Alaska crude prices are back above $60 per barrel and there are at least five significant North Slope oil prospects that could grow production beyond the incremental increases of the past couple years, he stressed.
Kelly said it’s a “pretty safe assumption to say we’re going to have 300,000 to 500,000 (additional) barrels per day flowing in 2021.”
However, getting there would mean those projects would have to meet or beat in-service schedules and high-end production estimates.
As a result, with further budget cuts and the addition of $2.1 billion and growing of Permanent Fund revenue each year the state can live off its reserves and have a balanced budget by 2023, according to Kelly.
He said further that the Walker administration has lacked the innovative ideas needed to reform government and instead, along with House Democrats, has just said government needs more money.
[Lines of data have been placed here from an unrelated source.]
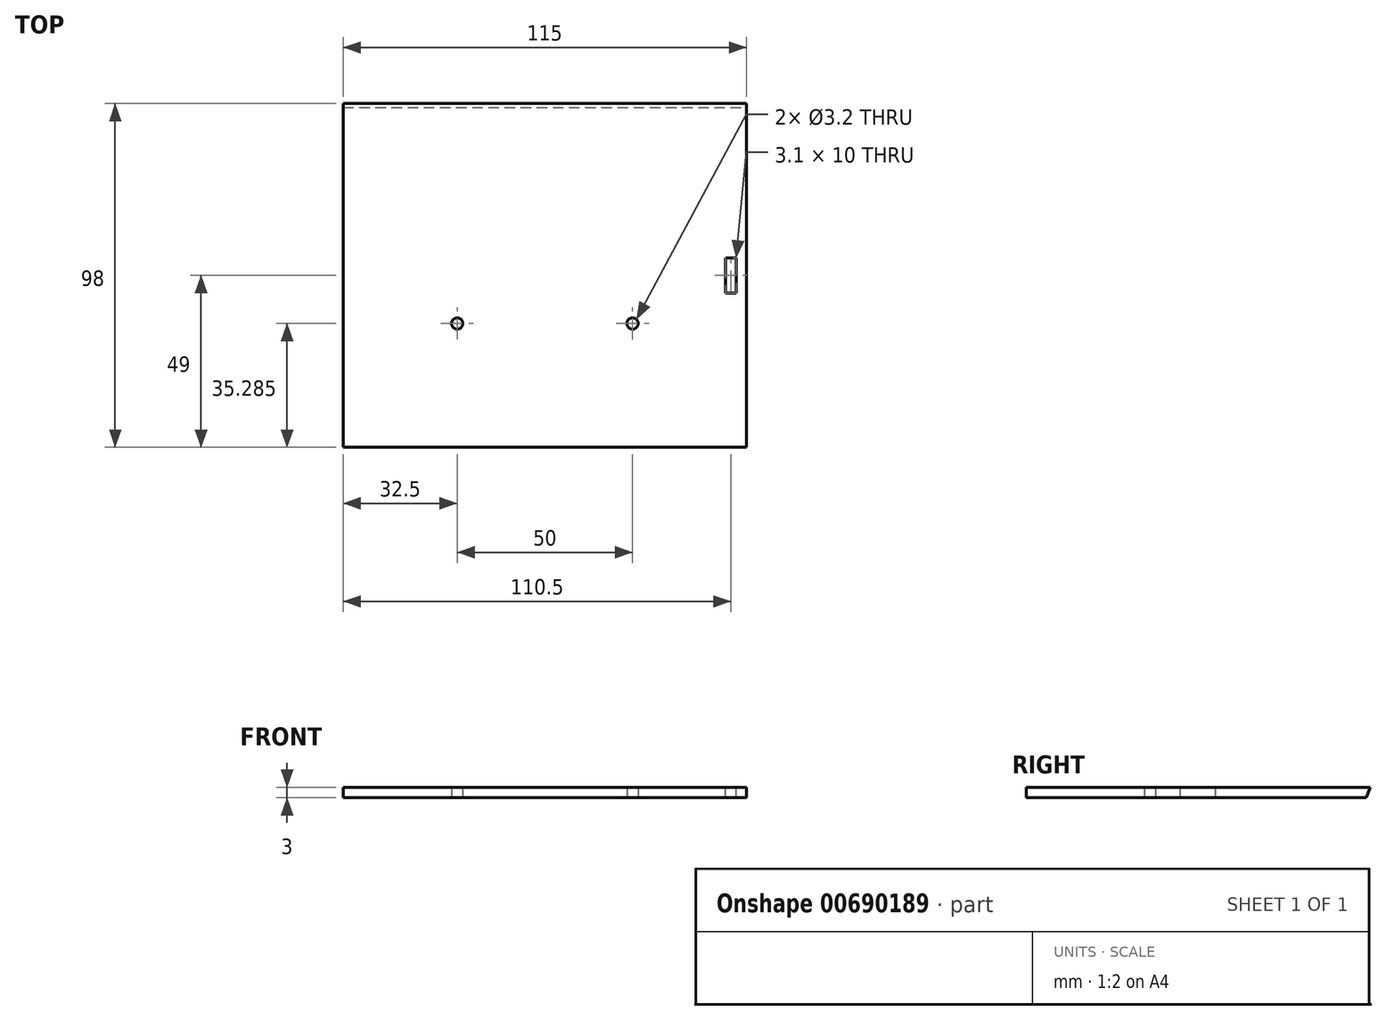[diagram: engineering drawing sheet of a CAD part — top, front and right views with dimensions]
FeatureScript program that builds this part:
annotation { "Feature Type Name" : "Feature", "Feature Type Description" : "" }
export const myFeature = defineFeature(function(context is Context, id is Id, definition is map)
    precondition{}
    {
        {
            var Q0;
            Q0=qCreatedBy(makeId("Top.planeOp"),FACE);
            var sketch = newSketch(context, id + "F0", { "sketchPlane" : qUnion([Q0])});
            skLineSegment(sketch, "E0.bottom", {"start": v(57.5, -49) * mm, "end": v(-57.5, -49) * mm});
            skLineSegment(sketch, "E0.top", {"start": v(57.5, 49) * mm, "end": v(-57.5, 49) * mm});
            skLineSegment(sketch, "E0.left", {"start": v(57.5, -49) * mm, "end": v(57.5, 49) * mm});
            skLineSegment(sketch, "E0.right", {"start": v(-57.5, -49) * mm, "end": v(-57.5, 49) * mm});
            skPoint(sketch, "E0.middle", {"position": v(0, 0) * mm});
            skSolve(sketch);
        }
        {
            var Q0;
            Q0=makeQuery(id+"F0.imprint","IMPRINT",FACE,{"disambiguationData":[TD([[makeQuery(id+"F0.imprint","IMPRINT",EDGE,{"derivedFrom":sQuery(id+"F0.wireOp",EDGE,"E0.bottom")}),-1.0]])]});
            extrude(context, id + "F1", {"entities" : qUnion([Q0]), "oppositeDirection" : true, "depth" : 3 * mm, "offsetDistance" : 25 * mm});
        }
        {
            var Q0;
            Q0=makeQuery(id+"F1.opExtrude","CAP_FACE",FACE,{"disambiguationData":[OSD([sQuery(id+"F0.wireOp",EDGE,"E0.bottom"),sQuery(id+"F0.wireOp",EDGE,"E0.top"),sQuery(id+"F0.wireOp",EDGE,"E0.left"),sQuery(id+"F0.wireOp",EDGE,"E0.right")])],"isStart":true});
            var sketch = newSketch(context, id + "F2", { "sketchPlane" : qUnion([Q0])});
            skLineSegment(sketch, "E1.bottom", {"start": v(54.55, -5) * mm, "end": v(51.45, -5) * mm});
            skLineSegment(sketch, "E1.top", {"start": v(54.55, 5) * mm, "end": v(51.45, 5) * mm});
            skLineSegment(sketch, "E1.left", {"start": v(54.55, -5) * mm, "end": v(54.55, 5) * mm});
            skLineSegment(sketch, "E1.right", {"start": v(51.45, -5) * mm, "end": v(51.45, 5) * mm});
            skPoint(sketch, "E1.middle", {"position": v(53, 0) * mm});
            skSolve(sketch);
        }
        {
            var Q0;
            Q0=makeQuery(id+"F2.imprint","IMPRINT",FACE,{"disambiguationData":[TD([[makeQuery(id+"F2.imprint","IMPRINT",EDGE,{"derivedFrom":sQuery(id+"F2.wireOp",EDGE,"E1.bottom")}),-1.0]])]});
            extrude(context, id + "F3", {"entities" : qUnion([Q0]), "operationType" : NewBodyOperationType.REMOVE, "endBound" : BoundingType.UP_TO_NEXT, "oppositeDirection" : true, "depth" : 25 * mm, "offsetDistance" : 25 * mm});
        }
        {
            var Q0;
            Q0=makeQuery(id+"F1.opExtrude","CAP_EDGE",EDGE,{"disambiguationData":[OSD([sQuery(id+"F0.wireOp",EDGE,"E0.top")])],"isStart":false});
            chamfer(context, id + "F4", {"entities" : qUnion([Q0]), "chamferType" : ChamferType.OFFSET_ANGLE, "width" : 3 * mm, "oppositeDirection" : false, "angle" : 20 * degree, "tangentPropagation" : true});
        }
        {
            var Q0;
            Q0=qCreatedBy(makeId("Right.planeOp"),FACE);
            var sketch = newSketch(context, id + "F5", { "sketchPlane" : qUnion([Q0])});
            skLineSegment(sketch, "E2", {"start": v(-48.98, -38.26) * mm, "end": v(-0.5, 10.21) * mm, "construction": true});
            skSolve(sketch);
        }
        {
            var Q0;
            Q0=sQuery(id+"F5.wireOp",EDGE,"E2");
            cPlane(context, id + "F6", {"entities" : qUnion([Q0]), "cplaneType" : CPlaneType.LINE_ANGLE, "offset" : 25 * mm, "angle" : 0 * degree, "width" : 150 * mm, "height" : 150 * mm});
        }
        {
            var Q0;
            Q0=makeQuery(id+"F1.opExtrude","CAP_FACE",FACE,{"disambiguationData":[OSD([sQuery(id+"F0.wireOp",EDGE,"E0.bottom"),sQuery(id+"F0.wireOp",EDGE,"E0.top"),sQuery(id+"F0.wireOp",EDGE,"E0.left"),sQuery(id+"F0.wireOp",EDGE,"E0.right")])],"isStart":false});
            var sketch = newSketch(context, id + "F7", { "sketchPlane" : qUnion([Q0])});
            skLineSegment(sketch, "E3", {"start": v(-107.68, 13.72) * mm, "end": v(133.05, 13.72) * mm, "construction": true});
            skPoint(sketch, "E4", {"position": v(25, 13.72) * mm});
            skPoint(sketch, "E5", {"position": v(-25, 13.72) * mm});
            skSolve(sketch);
        }
        {
            var Q0;
            Q0=sQuery(id+"F7.wireOp",VERTEX,"E4");
            var Q1;
            Q1=sQuery(id+"F7.wireOp",VERTEX,"E5");
            var Q2;
            Q2=makeQuery(id+"F1.opExtrude","SWEPT_BODY",BODY,{"disambiguationData":[OSD([sQuery(id+"F0.wireOp",EDGE,"E0.bottom"),sQuery(id+"F0.wireOp",EDGE,"E0.top"),sQuery(id+"F0.wireOp",EDGE,"E0.left"),sQuery(id+"F0.wireOp",EDGE,"E0.right")])]});
            hole(context, id + "F8", {"style" : HoleStyle.SIMPLE, "endStyle" : HoleEndStyle.BLIND, "holeDiameter" : 3.2 * mm, "majorDiameter" : 5 * mm, "holeDepth" : 5 * mm, "isTappedThrough" : true, "tappedDepth" : 2.3 * mm, "tapClearance" : 3, "startFromSketch" : true, "locations" : qUnion([Q0, Q1]), "scope" : qUnion([Q2])});
        }
    });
Kelly touted his Medicaid reform bill passed in 2016, which could save the state up to $400 million over six years. The bill got strong bipartisan support and directs agencies to study more structural changes to how chronic health issues are managed and how the state administers its own health care and insurance programs.
The expected savings come largely from taking advantage of federal health care laws that give states opportunities to secure more federal funding for existing programs.
Revenue forecast up
The Department of Revenue issued the official Fall 2017 Revenue Sources Book Dec. 12 with a revelation that the state will have $247 million more than first thought.
That should cut the current-year deficit to roughly $2.5 billion.
The downside is that the new money is short-lived; it’s coming from unexpected back production tax payments made after the preliminary fall forecast was released in late October, according to a department release.
The $247 million will bump fiscal year 2018 unrestricted revenue up to over $2.1 billion, but the department predicts it will fall back to $2 billion in 2019 and gradually grow to $2.8 billion by 2027.